As we approach the October 14 election at a time when the world is riddled with uncertainty, the major parties are pitching themselves as the safe choice.
They recognise that people don’t have the bandwidth for risky, revolutionary ideas. Rather, they want stability; the basics done well.
The problem is, neither Labour nor National are making convincing arguments.
Labour has left the books in shabby shape, campaigning on a flawed policy to remove GST from fruit and vegetables. Meanwhile, National is relying on people simply trusting it would be better.
To begin with Labour: it set itself up for failure by giving people the impression it could solve the cost of living crisis.
Sure, it could help by ensuring markets operate competitively, there is good infrastructure to support strained supply chains, and migration settings are fit for purpose.
But pumping more money into an economy grappling with inflation, to soothe the pain of inflation, has been counterproductive.
The Reserve Bank is responsible for inflation. The best thing Labour could have done was to support the Bank’s efforts and be upfront, by saying, “We overstimulated the economy in response to Covid-19. In the face of enormous uncertainty, the alternative could have been worse: mass unemployment and deaths. We need to tighten up for a bit and take our medicine to rebalance the economy, then we’ll all be better off.”
Most people supported Finance Minister Grant Robertson when he spent up large in the 2020 and 2021 Budgets. At times, National MPs even called for more support for businesses.
But come Budgets 2022 and 2023, the magnitude of spending increases was questionable.
As for National, it is unclear that if it required the Reserve Bank to focus only on inflation, rather than inflation and employment, things would be vastly different.
Firstly, the experts are divided on whether the central bank should have a dual mandate.
Secondly, one can’t confidently argue that the Reserve Bank would have cut interest rates by less if it was tasked only with boosting inflation in 2020 and 2021.
At the time, it threw the kitchen sink at stimulating the economy and supporting financial markets because it feared the virus, and governments’ responses to the virus, could see the economy collapse.
Once the Reserve Bank started lifting interest rates, it did so with haste - openly acknowledging that its actions would engineer a recession and cause job losses.
National should try telling the “squeezed middle” with mortgages that the Reserve Bank isn’t taking its fight against inflation seriously.
As for Robertson telling the Reserve Bank to assess the impact of its policymaking on house prices – this is a red herring. It means the Reserve Bank has to comment on how interest rates affect house prices. It doesn’t need to factor house prices into its policymaking at all.
Whether the next government keeps or removes the reference to house prices from the Reserve Bank’s remit is immaterial and would not affect inflation.
Act leader David Seymour’s suggestion that removing the requirement for the Reserve Bank to meet its inflation target in the “medium term” is not credible.
Official cash rate changes take time to take effect. What’s more, telling the Reserve Bank it needs to lower inflation quickly might prompt it to hike interest rates even more quickly, creating the risk of overcooking its response.
Act and National need to be more specific about how making the Reserve Bank focus more on inflation would change its policymaking.
To the issue of government spending; National is yet to specify by how much it would increase operational expenditure in next year’s Budget.

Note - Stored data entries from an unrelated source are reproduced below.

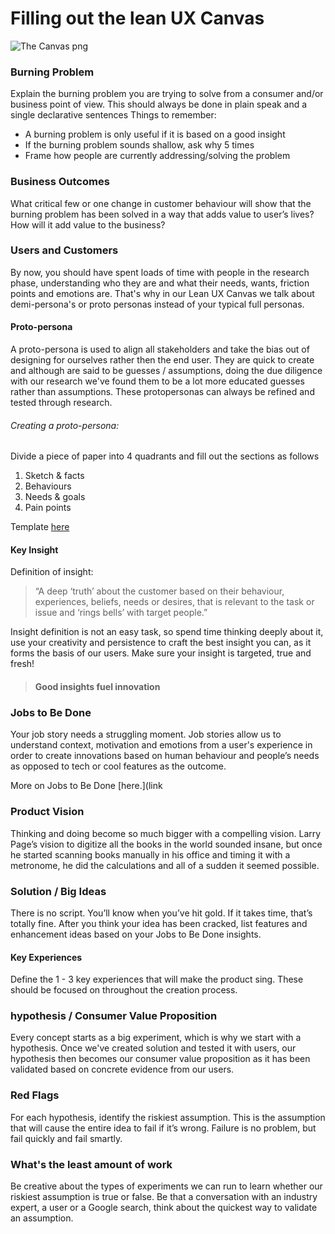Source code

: # Filling out the lean UX Canvas

![The Canvas png](https://github.com/ajbee7/Q-Division/blob/master/LeanUXCanvas.png)

### Burning Problem
Explain the burning problem you are trying to solve from a consumer and/or business point of view. This should always be done in plain speak and a single declarative sentences
Things to remember:
- A burning problem is only useful if it is based on a good insight
- If the burning problem sounds shallow, ask why 5 times
- Frame how people are currently addressing/solving the problem

### Business Outcomes
What critical few or one change in customer behaviour will show that the burning problem has been solved in a way that adds value to user’s lives? How will it add value to the business?

### Users and Customers 
By now, you should have spent loads of time with people in the research phase, understanding who they are and what their needs, wants, friction points and emotions are. That's why in our Lean UX Canvas we talk about demi-persona's or proto personas instead of your typical full personas. 

#### Proto-persona
A proto-persona is used to align all stakeholders and take the bias out of designing for ourselves rather then the end user. They are quick to create and although are said to be guesses / assumptions, doing the due diligence with our research we've found them to be a lot more educated guesses rather than assumptions. These protopersonas can always be refined and tested through research. 

###### Creating a proto-persona:
Divide a piece of paper into 4 quadrants and fill out the sections as follows
1. Sketch & facts
2. Behaviours
3. Needs & goals
4. Pain points

Template [here](https://github.com/ajbee7/Q-Division/blob/master/Proto-Persona.png)

#### Key Insight 
Definition of insight:
<blockquote>
    <p>“A deep ‘truth’ about the customer based on their behaviour, experiences, beliefs, needs or desires, that is relevant to the task or issue and ‘rings bells’ with target people.”</p>
</blockquote>
Insight definition is not an easy task, so spend time thinking deeply about it, use your creativity and persistence to craft the best insight you can, as it forms the basis of our users. 
Make sure your insight is targeted, true and fresh! 

> #### Good insights fuel innovation

### Jobs to Be Done
Your job story needs a struggling moment.
Job stories allow us to understand context, motivation and emotions from a user's experience in order to create innovations based on human behaviour and people’s needs as opposed to tech or cool features as the outcome.

More on Jobs to Be Done [here.](link

### Product Vision 
Thinking and doing become so much bigger with a compelling vision. 
Larry Page’s vision to digitize all the books in the world sounded insane, but once he started scanning books manually in his office and timing it with a metronome, he did the calculations and all of a sudden it seemed possible. 

### Solution / Big Ideas
There is no script. You’ll know when you’ve hit gold. If it takes time, that’s totally fine. 
After you think your idea has been cracked, list features and enhancement ideas based on your Jobs to Be Done insights.

#### Key Experiences
Define the 1 - 3 key experiences that will make the product sing. These should be focused on throughout the creation process.

### hypothesis / Consumer Value Proposition
Every concept starts as a big experiment, which is why we start with a hypothesis. Once we've created solution and tested it with users, our hypothesis then becomes our consumer value proposition as it has been validated based on concrete evidence from our users.

### Red Flags
For each hypothesis, identify the riskiest assumption. This is the assumption that will cause the entire idea to fail if it’s wrong. Failure is no problem, but fail quickly and fail smartly. 

### What's the least amount of work
Be creative about the types of experiments we can run to learn whether our riskiest assumption is true or false. Be that a conversation with an industry expert, a user or a Google search, think about the quickest way to validate an assumption. 
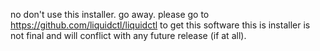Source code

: no don't use this installer. go away. please go to https://github.com/liquidctl/liquidctl to get this software
this is installer is not final and will conflict with any future release (if at all).
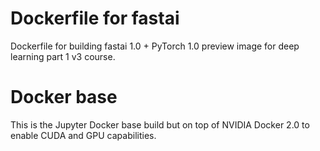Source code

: # Dockerfile for fastai

Dockerfile for building fastai 1.0 + PyTorch 1.0 preview image for deep learning part 1 v3 course.

# Docker base

This is the Jupyter Docker base build but on top of NVIDIA Docker 2.0 to enable CUDA and GPU capabilities.
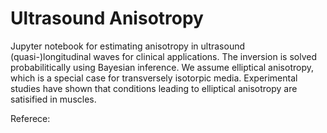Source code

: # Ultrasound Anisotropy

Jupyter notebook for estimating anisotropy in ultrasound (quasi-)longitudinal waves for clinical applications. The inversion is solved probabilitically using Bayesian inference. We assume elliptical anisotropy, which is a special case for transversely isotorpic media. Experimental studies have shown that conditions leading to elliptical anisotropy are satisified in muscles.

Referece:


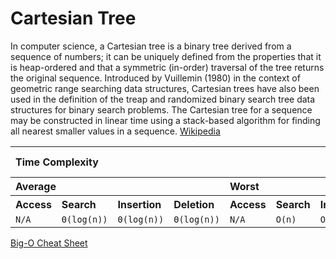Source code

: # Cartesian Tree

In computer science, a Cartesian tree is a binary tree derived from a sequence of numbers; it can be uniquely defined from the properties that it is heap-ordered and that a symmetric (in-order) traversal of the tree returns the original sequence. Introduced by Vuillemin (1980) in the context of geometric range searching data structures, Cartesian trees have also been used in the definition of the treap and randomized binary search tree data structures for binary search problems. The Cartesian tree for a sequence may be constructed in linear time using a stack-based algorithm for finding all nearest smaller values in a sequence. [Wikipedia](https://en.wikipedia.org/wiki/Cartesian_tree)

<table>
  <tbody align="left">
    <tr>
      <th colspan="8">Time Complexity</th>
      <th>Space Complexity</th>
    </tr>
    <tr>
      <th colspan="4">Average</th>
      <th colspan="4">Worst</th>
      <th>Worst</th>
    </tr>
    <tr>
      <th>Access</th>
      <th>Search</th>
      <th>Insertion</th>
      <th>Deletion</th>
      <th>Access</th>
      <th>Search</th>
      <th>Insertion</th>
      <th>Deletion</th>
      <th></th>
    </tr>
    <tr>
      <td><code class="gray">N/A</code></td>
      <td><code class="yellow-green">Θ(log(n))</code></td>
      <td><code class="yellow-green">Θ(log(n))</code></td>
      <td><code class="yellow-green">Θ(log(n))</code></td>
      <td><code class="gray">N/A</code></td>
      <td><code class="yellow">O(n)</code></td>
      <td><code class="yellow">O(n)</code></td>
      <td><code class="yellow">O(n)</code></td>
      <td><code class="yellow">O(n)</code></td>
    </tr> 
  </tbody>
</table>

[Big-O Cheat Sheet](https://www.bigocheatsheet.com)
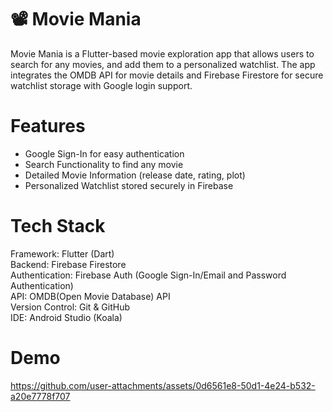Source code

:# 📽️ Movie Mania

Movie Mania is a Flutter-based movie exploration app that allows users to search for any movies, and add them to a personalized watchlist. The app integrates the OMDB API for movie details and Firebase Firestore for secure watchlist storage with Google login support.

# Features

- Google Sign-In for easy authentication <br>
- Search Functionality to find any movie <br>
- Detailed Movie Information (release date, rating, plot) <br>
- Personalized Watchlist stored securely in Firebase <br>

# Tech Stack

Framework: Flutter (Dart) <br>
Backend: Firebase Firestore <br>
Authentication: Firebase Auth (Google Sign-In/Email and Password Authentication) <br>
API: OMDB(Open Movie Database) API <br>
Version Control: Git & GitHub <br>
IDE: Android Studio (Koala) <br>

# Demo

https://github.com/user-attachments/assets/0d6561e8-50d1-4e24-b532-a20e7778f707
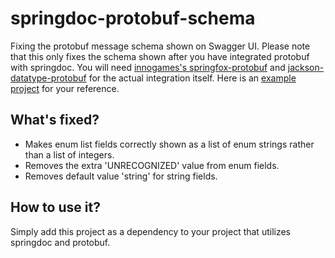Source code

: # springdoc-protobuf-schema

Fixing the protobuf message schema shown on Swagger UI. 
Please note that this only fixes the schema shown after you have integrated protobuf with springdoc. 
You will need [innogames's springfox-protobuf](https://github.com/innogames/springfox-protobuf) and [jackson-datatype-protobuf](https://github.com/HubSpot/jackson-datatype-protobuf) for the actual integration itself.
Here is an [example project](https://github.com/EternalWind/springdoc-protobuf-example) for your reference.

## What's fixed?
* Makes enum list fields correctly shown as a list of enum strings rather than a list of integers.
* Removes the extra 'UNRECOGNIZED' value from enum fields.
* Removes default value 'string' for string fields.

## How to use it?
Simply add this project as a dependency to your project that utilizes springdoc and protobuf.
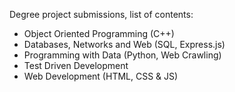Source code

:Degree project submissions, list of contents:

- Object Oriented Programming (C++)
- Databases, Networks and Web (SQL, Express.js)
- Programming with Data (Python, Web Crawling)
- Test Driven Development
- Web Development (HTML, CSS & JS)
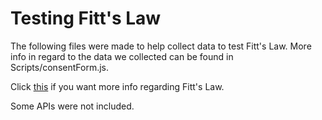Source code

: # Testing Fitt's Law

The following files were made to help collect data to test Fitt's Law. More info in regard to the data we collected can be found in Scripts/consentForm.js. 


Click <a href='https://en.wikipedia.org/wiki/Fitts%27s_law'>this</a> if you want more info regarding Fitt's Law.


Some APIs were not included.
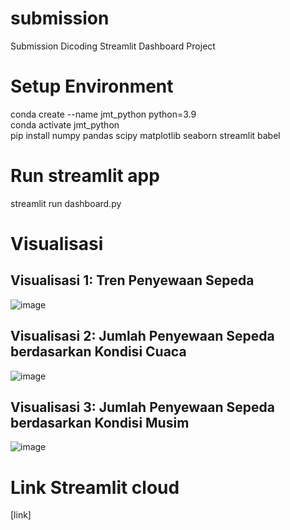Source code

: # submission
Submission Dicoding Streamlit Dashboard Project

# Setup Environment
conda create --name jmt_python python=3.9 <br>
conda activate jmt_python <br>
pip install numpy pandas scipy matplotlib seaborn streamlit babel

# Run streamlit app
streamlit run dashboard.py

# Visualisasi
## Visualisasi 1: Tren Penyewaan Sepeda
![image](https://github.com/Jischak/jmtdashboard/assets/52368239/b1522764-d5f4-4a26-ba3e-c1ac6ef2d767)
## Visualisasi 2: Jumlah Penyewaan Sepeda berdasarkan Kondisi Cuaca
![image](https://github.com/Jischak/jmtdashboard/assets/52368239/396718cf-7c96-4c8e-a2b5-ba6ae7ff9c0a)
## Visualisasi 3: Jumlah Penyewaan Sepeda berdasarkan Kondisi Musim
![image](https://github.com/Jischak/jmtdashboard/assets/52368239/b93dc79c-7336-4c36-afe4-ce5acbb4592c)

# Link Streamlit cloud
[link]
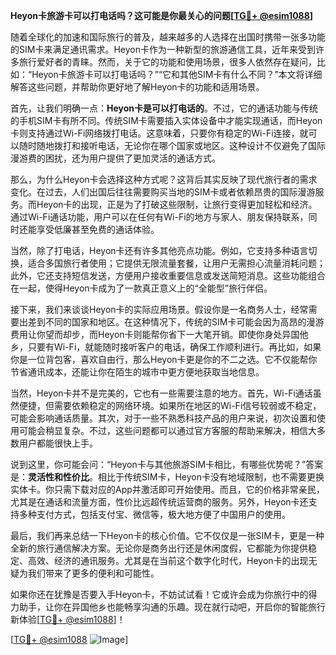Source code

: **Heyon卡旅游卡可以打电话吗？这可能是你最关心的问题[[TG💪+ @esim1088](https://t.me/s/esim1088)]**

随着全球化的加速和国际旅行的普及，越来越多的人选择在出国时携带一张多功能的SIM卡来满足通讯需求。Heyon卡作为一种新型的旅游通信工具，近年来受到许多旅行爱好者的青睐。然而，关于它的功能和使用场景，很多人依然存在疑问，比如：“Heyon卡旅游卡可以打电话吗？”“它和其他SIM卡有什么不同？”本文将详细解答这些问题，并帮助你更好地了解Heyon卡的功能和适用场景。

首先，让我们明确一点：**Heyon卡是可以打电话的**。不过，它的通话功能与传统的手机SIM卡有所不同。传统SIM卡需要插入实体设备中才能实现通话，而Heyon卡则支持通过Wi-Fi网络拨打电话。这意味着，只要你有稳定的Wi-Fi连接，就可以随时随地拨打和接听电话，无论你在哪个国家或地区。这种设计不仅避免了国际漫游费的困扰，还为用户提供了更加灵活的通话方式。

那么，为什么Heyon卡会选择这种方式呢？这背后其实反映了现代旅行者的需求变化。在过去，人们出国后往往需要购买当地的SIM卡或者依赖昂贵的国际漫游服务。而Heyon卡的出现，正是为了打破这些限制，让旅行变得更加轻松和经济。通过Wi-Fi通话功能，用户可以在任何有Wi-Fi的地方与家人、朋友保持联系，同时还能享受低廉甚至免费的通话体验。

当然，除了打电话，Heyon卡还有许多其他亮点功能。例如，它支持多种语言切换，适合多国旅行者使用；它提供无限流量套餐，让用户无需担心流量消耗问题；此外，它还支持短信发送，方便用户接收重要信息或发送简短消息。这些功能组合在一起，使得Heyon卡成为了一款真正意义上的“全能型”旅行伴侣。

接下来，我们来谈谈Heyon卡的实际应用场景。假设你是一名商务人士，经常需要出差到不同的国家和地区。在这种情况下，传统的SIM卡可能会因为高昂的漫游费用让你望而却步，而Heyon卡则能帮你省下一大笔开销。即使你身处异国他乡，只要有Wi-Fi，就能随时接听客户的电话，确保工作顺利进行。再比如，如果你是一位背包客，喜欢自由行，那么Heyon卡更是你的不二之选。它不仅能帮你节省通讯成本，还能让你在陌生的城市中更方便地获取当地信息。

当然，Heyon卡并不是完美的，它也有一些需要注意的地方。首先，Wi-Fi通话虽然便捷，但需要依赖稳定的网络环境。如果所在地区的Wi-Fi信号较弱或不稳定，可能会影响通话质量。其次，对于一些不熟悉科技产品的用户来说，初次设置和使用可能会稍显复杂。不过，这些问题都可以通过官方客服的帮助来解决，相信大多数用户都能很快上手。

说到这里，你可能会问：“Heyon卡与其他旅游SIM卡相比，有哪些优势呢？”答案是：**灵活性和性价比**。相比于传统SIM卡，Heyon卡没有地域限制，也不需要更换实体卡。你只需下载对应的App并激活即可开始使用。而且，它的价格非常亲民，尤其是在通话和流量方面，性价比远超传统运营商的服务。另外，Heyon卡还支持多种支付方式，包括支付宝、微信等，极大地方便了中国用户的使用。

最后，我们再来总结一下Heyon卡的核心价值。它不仅仅是一张SIM卡，更是一种全新的旅行通信解决方案。无论你是商务出行还是休闲度假，它都能为你提供稳定、高效、经济的通讯服务。尤其是在当前这个数字化时代，Heyon卡的出现无疑为我们带来了更多的便利和可能性。

如果你还在犹豫是否要入手Heyon卡，不妨试试看！它或许会成为你旅行中的得力助手，让你在异国他乡也能畅享沟通的乐趣。现在就行动吧，开启你的智能旅行新体验[[TG💪+ @esim1088](https://t.me/s/esim1088)]！

[[TG💪+ @esim1088](https://t.me/s/esim1088) ![Image](https://i.postimg.cc/4NQfJmqS/Snipaste-2025-05-13-00-14-12.png)]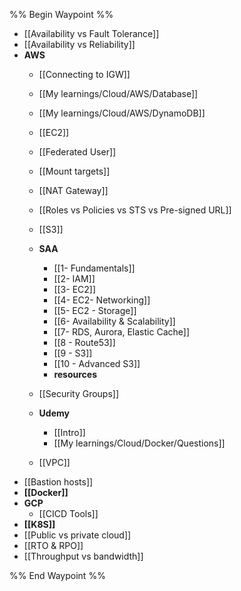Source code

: %% Begin Waypoint %%
- [[Availability vs Fault Tolerance]]
- [[Availability vs Reliability]]
- **AWS**
	- [[Connecting to IGW]]
	- [[My learnings/Cloud/AWS/Database]]
	- [[My learnings/Cloud/AWS/DynamoDB]]
	- [[EC2]]
	- [[Federated User]]
	- [[Mount targets]]
	- [[NAT Gateway]]
	- [[Roles vs Policies vs STS vs Pre-signed URL]]
	- [[S3]]
	- **SAA**
		- [[1- Fundamentals]]
		- [[2- IAM]]
		- [[3- EC2]]
		- [[4- EC2- Networking]]
		- [[5- EC2 - Storage]]
		- [[6- Availability & Scalability]]
		- [[7- RDS, Aurora, Elastic Cache]]
		- [[8 - Route53]]
		- [[9 - S3]]
		- [[10 - Advanced S3]]
		- **resources**

	- [[Security Groups]]
	- **Udemy**
		- [[Intro]]
		- [[My learnings/Cloud/Docker/Questions]]
	- [[VPC]]
- [[Bastion hosts]]
- **[[Docker]]**
- **GCP**
	- [[CICD Tools]]
- **[[K8S]]**
- [[Public vs private cloud]]
- [[RTO & RPO]]
- [[Throughput vs bandwidth]]

%% End Waypoint %%
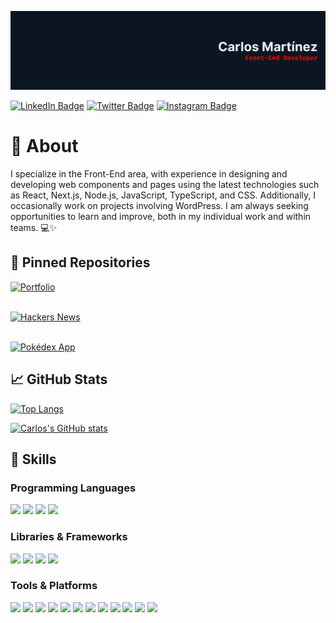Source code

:[![Carlos's GitHub Banner](./Banner.png)](https://github.com/carlosmrtzor/)

[![LinkedIn Badge](https://img.shields.io/badge/LinkedIn-Profile-informational?style=for-the-badge&logo=linkedin&logoColor=ff0000&color=ff0000&labelColor=0b1622)](https://www.linkedin.com/in/carlosmrtzo/)
[![Twitter Badge](https://img.shields.io/badge/Twitter-Profile-informational?style=for-the-badge&logo=twitter&logoColor=ff0000&color=ff0000&labelColor=0b1622)](https://twitter.com/devilsncry3)
[![Instagram Badge](https://img.shields.io/badge/Instagram-Profile-informational?style=for-the-badge&logo=instagram&logoColor=ff0000&color=ff0000&labelColor=0b1622)](https://www.instagram.com/devilsncry3/)

# 📕 About

I specialize in the Front-End area, with experience in designing and developing web components and
pages using the latest technologies such as React, Next.js, Node.js, JavaScript, TypeScript, and
CSS. Additionally, I occasionally work on projects involving WordPress. I am always seeking
opportunities to learn and improve, both in my individual work and within teams. 💻✨

## 📌 Pinned Repositories

[![Portfolio](https://github-readme-stats.vercel.app/api/pin/?username=carlosmrtzor&repo=portfolio&bg_color=0b1622&title_color=ff0000&text_color=edf2f4&border_color=ff0000&icon_color=ff0000)](https://github.com/carlosmrtzor/portfolio) <br><br>

[![Hackers News](https://github-readme-stats.vercel.app/api/pin/?username=carlosmrtzor&repo=hackers-news&bg_color=0b1622&title_color=ff0000&text_color=edf2f4&border_color=ff0000&icon_color=ff0000)](https://github.com/carlosmrtzor/hackers-news) <br><br>

[![Pokédex App](https://github-readme-stats.vercel.app/api/pin/?username=carlosmrtzor&repo=pokedex&bg_color=0b1622&title_color=ff0000&text_color=edf2f4&border_color=ff0000&icon_color=ff0000)](https://github.com/carlosmrtzor/pokedex)

## 📈 GitHub Stats

[![Top Langs](https://github-readme-stats.vercel.app/api/top-langs/?username=carlosmrtzor&layout=compact&bg_color=0b1622&title_color=ff0000&text_color=edf2f4&icon_color=ff0000&border_color=ff0000)](https://github.com/carlosmrtzor/)

[![Carlos's GitHub stats](https://github-readme-stats.vercel.app/api?username=carlosmrtzor&show_icons=true&bg_color=0b1622&title_color=ff0000&text_color=edf2f4&icon_color=ff0000&border_color=ff0000)](https://github.com/carlosmrtzor/)

## 💼 Skills

### Programming Languages

![](https://img.shields.io/badge/HTML5-informational?style=for-the-badge&logo=html5&logoColor=edf2f4&color=0b1622&labelColor=ff0000)
![](https://img.shields.io/badge/CSS3-informational?style=for-the-badge&logo=css3&logoColor=edf2f4&color=0b1622&labelColor=ff0000)
![](https://img.shields.io/badge/JavaScript-informational?style=for-the-badge&logo=javaScript&logoColor=edf2f4&color=0b1622&labelColor=ff0000)
![](https://img.shields.io/badge/TypeScript-informational?style=for-the-badge&logo=TypeScript&logoColor=edf2f4&color=0b1622&labelColor=ff0000)

### Libraries & Frameworks

![](https://img.shields.io/badge/React-informational?style=for-the-badge&logo=react&logoColor=edf2f4&color=0b1622&labelColor=ff0000)
![](https://img.shields.io/badge/Next.js-informational?style=for-the-badge&logo=vercel&logoColor=edf2f4&color=0b1622&labelColor=ff0000)
![](https://img.shields.io/badge/Node.js-informational?style=for-the-badge&logo=node&logoColor=edf2f4&color=0b1622&labelColor=ff0000)
![](https://img.shields.io/badge/Tailwind-informational?style=for-the-badge&logo=tailwind-css&logoColor=edf2f4&color=0b1622&labelColor=ff0000)

### Tools & Platforms

![](https://img.shields.io/badge/Git-informational?style=for-the-badge&logo=git&logoColor=edf2f4&color=0b1622&labelColor=ff0000)
![](https://img.shields.io/badge/Github-informational?style=for-the-badge&logo=github&logoColor=edf2f4&color=0b1622&labelColor=ff0000)
![](https://img.shields.io/badge/Gitlab-informational?style=for-the-badge&logo=gitlab&logoColor=edf2f4&color=0b1622&labelColor=ff0000)
![](https://img.shields.io/badge/Figma-informational?style=for-the-badge&logo=figma&logoColor=edf2f4&color=0b1622&labelColor=ff0000)
![](https://img.shields.io/badge/WordPress-informational?style=for-the-badge&logo=wordpress&logoColor=edf2f4&color=0b1622&labelColor=ff0000)
![](https://img.shields.io/badge/Storybook-informational?style=for-the-badge&logo=storybook&logoColor=edf2f4&color=0b1622&labelColor=ff0000)
![](https://img.shields.io/badge/Vercel-informational?style=for-the-badge&logo=vercel&logoColor=edf2f4&color=0b1622&labelColor=ff0000)
![](https://img.shields.io/badge/Vite-informational?style=for-the-badge&logo=vite&logoColor=edf2f4&color=0b1622&labelColor=ff0000)
![](https://img.shields.io/badge/Webpack-informational?style=for-the-badge&logo=webpack&logoColor=edf2f4&color=0b1622&labelColor=ff0000)
![](https://img.shields.io/badge/Notion-informational?style=for-the-badge&logo=notion&logoColor=edf2f4&color=0b1622&labelColor=ff0000)
![](https://img.shields.io/badge/Slack-informational?style=for-the-badge&logo=slack&logoColor=edf2f4&color=0b1622&labelColor=ff0000)
![](https://img.shields.io/badge/ClickUp-informational?style=for-the-badge&logo=c&logoColor=edf2f4&color=0b1622&labelColor=ff0000)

Finance spokesperson, Nicola Willis, said she would spend less than Labour, but would not commit to increasing operational expenditure by $3.5 billion or less.
This is the figure given by Robertson. However, he has consistently increased spending by more than promised.
Treasury modelling suggests that if the operational allowance is increased by $4.5b - and then a bit more than planned in the following few years - the books would be in deficit for at least another 10 years.
There is still uncertainty around whether National would rein in spending as much as it says it would, while delivering on all its promises.
Serious questions remain over how much revenue would be generated by its proposal to tax foreign property buyers, for example.
While it is fair for National to point to all the borrowing that has occurred under Labour, it is worth noting that it, too, would have spent a lot in 2020 and 2021.
Like the Labour-led Government, it would also have to keep borrowing more to fund the unwinding of the Reserve Bank’s Large-Scale Asset Purchase programme, and refinance Covid-era debt.
Of the $129b of New Zealand Government Bonds the Treasury plans to issue over the next four years, $25b will need to be used to buy the bonds the Reserve Bank created money to buy in 2020 and 2021; meanwhile, $55b will be used to refinance debt.
So, yes, National could spend less than Labour, but its debt issuance programme would likely still be large, due to circumstances out of its control.
Looking ahead, National needs to do more to earn credibility on the economic front. “Better than Labour” isn’t good enough.
The numbers don’t tell a good story for Labour. While it can make a strong case for under-investment being bad, it needs to show voters what its spending has achieved.
Jenée Tibshraeny is the Herald’s Wellington Business Editor, based in the Parliamentary press gallery. She specialises in government and Reserve Bank policymaking, economics and banking.